### PROBLEMS TO WORK ON
a – In the Kindle post, which Kindle model does the writer own?
b – Rewrite the records from their start up to and including the line with "die auf Youtube", substituting "Gruppe" for "Band", and leave out the pictures.
Segment Start: EXERCISE TEXT
Monday, 13 January 2014

Pros and Cons of...A Kindle

Hey bookworms! I have a Kindle, and I think it's the best thing since...well, books! But I know many people don't like Kindles, or are unsure if they should invest in one. So, I'm going to compile a little list of the things I love about my Kindle, as well as some things that might mean it's not as good as a traditional book.

I have the traditional Kindle - the one with the keyboard that you can't read in the dark. They've brought out a load of newer versions since I got mine. The Paperwhite, the Fire (which I really want) and a Fire HD (which I don't think is any different to the original Fire) and, I'm sure, quite a few more. I can only speak for the Kindle I use, and it is quite an old edition. So by this logic, all the things I talk about SHOULD (although I'm not certain) apply to the newer versions as well.


1) It's incredibly easy to use. Mine has a keyboard, and navigation arrow thingys (check out my awesome tech speak guys) which means it's quick and simple to scroll around, find books and read and buy them. You can buy off your Kindle (providing you have wifi) and then start reading about 20 seconds later. Any idiot (or genius *cough* moi *cough*) can use the Kindle. I believe the Fire has a touchscreen, which would presumably make it even simpler. 

2) The books can be so cheap. A lot of books on Kindle are cheaper than buying the paper versions. I've bought books that would be £10.99, or even £19.99 (if hardback is the only version available), for £2.99 on my Kindle. It has offers on books for one day only, where you can buy for 99p or something. In fact, I think I bought J. K. Rowling's A Casual Vacancy for 99p when it was "book of the day" or some such thing. Now, I'm a student. I don't have a full time job and I don't have much money. I often can't afford to pay £7.99 or more for a book, especially when there's so many books I want to own. So why wouldn't I love buying my books for so cheap? I bought the entire The Hunger Games trilogy (separately, not the 'trilogy' edition they offer) on Kindle for the same price as The Hunger Games (just the first book) in paperback. (Also, The Fault in our Stars, one of the "hottest" books right now was only 99p. Bargain!)

3) It stores LOADS. I think mine can store 3000 (or somewhere in that region) books. 3000. I'm pretty sure the newer versions can store even more. Do you guys know how much space, how many bookshelves, would be needed to have 3000 books in my room? My room is full (like, stacked floor to ceiling type full) with books and I don't think I have anywhere near 3000 in there. It's bursting at the seams and I have hundreds more I want to buy and read. On the other hand, my Kindle is lighter and smaller than one book and has so much space left on it. I have around 150 books (not including hundreds of samples) on it so far so...plenty of space left!

4) Samples! You can request samples of books on a Kindle. Now I use this, not to see if I like the book, but to store all the books I want to buy in the future but maybe don't have enough money to get now. I put all my samples in a folder, and it keeps them all together and out of the way until I can buy them. I find this so useful - kind of like a book list but not using bits of paper or word documents that might end up getting lost. All of them are together, just waiting for me to choose them.

5) Folders! A really useful tool, like the samples. You can make folders on a Kindle, and then add books to each folder. For instance, I have a folder for samples, another folder for classics, and then folders for every separate series/author/genre/whatever. No more searching in vain for a particular book! This device makes it so easy to find a particular book, series or author.
Segment End: EXERCISE TEXT
Segment Start: DATA TO PROCESS
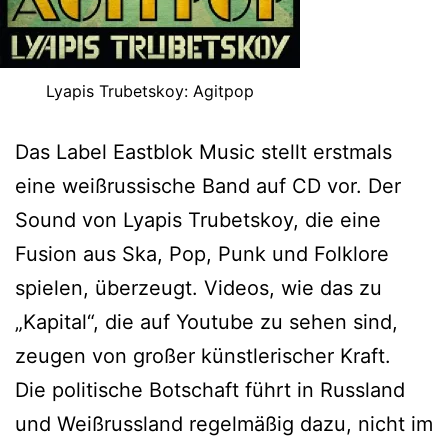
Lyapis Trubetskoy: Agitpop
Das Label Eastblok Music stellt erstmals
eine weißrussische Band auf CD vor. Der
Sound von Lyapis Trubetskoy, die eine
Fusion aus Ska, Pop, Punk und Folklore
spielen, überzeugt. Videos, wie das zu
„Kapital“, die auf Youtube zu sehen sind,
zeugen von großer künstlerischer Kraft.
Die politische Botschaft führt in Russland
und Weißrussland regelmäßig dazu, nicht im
Segment End: DATA TO PROCESS
### TASK RESULTS
a – The traditional Kindle, the one with the keyboard that you can't read in the dark.

b –
Lyapis Trubetskoy: Agitpop
Das Label Eastblok Music stellt erstmals
eine weißrussische Gruppe auf CD vor. Der
Sound von Lyapis Trubetskoy, die eine
Fusion aus Ska, Pop, Punk und Folklore
spielen, überzeugt. Videos, wie das zu
„Kapital“, die auf Youtube zu sehen sind,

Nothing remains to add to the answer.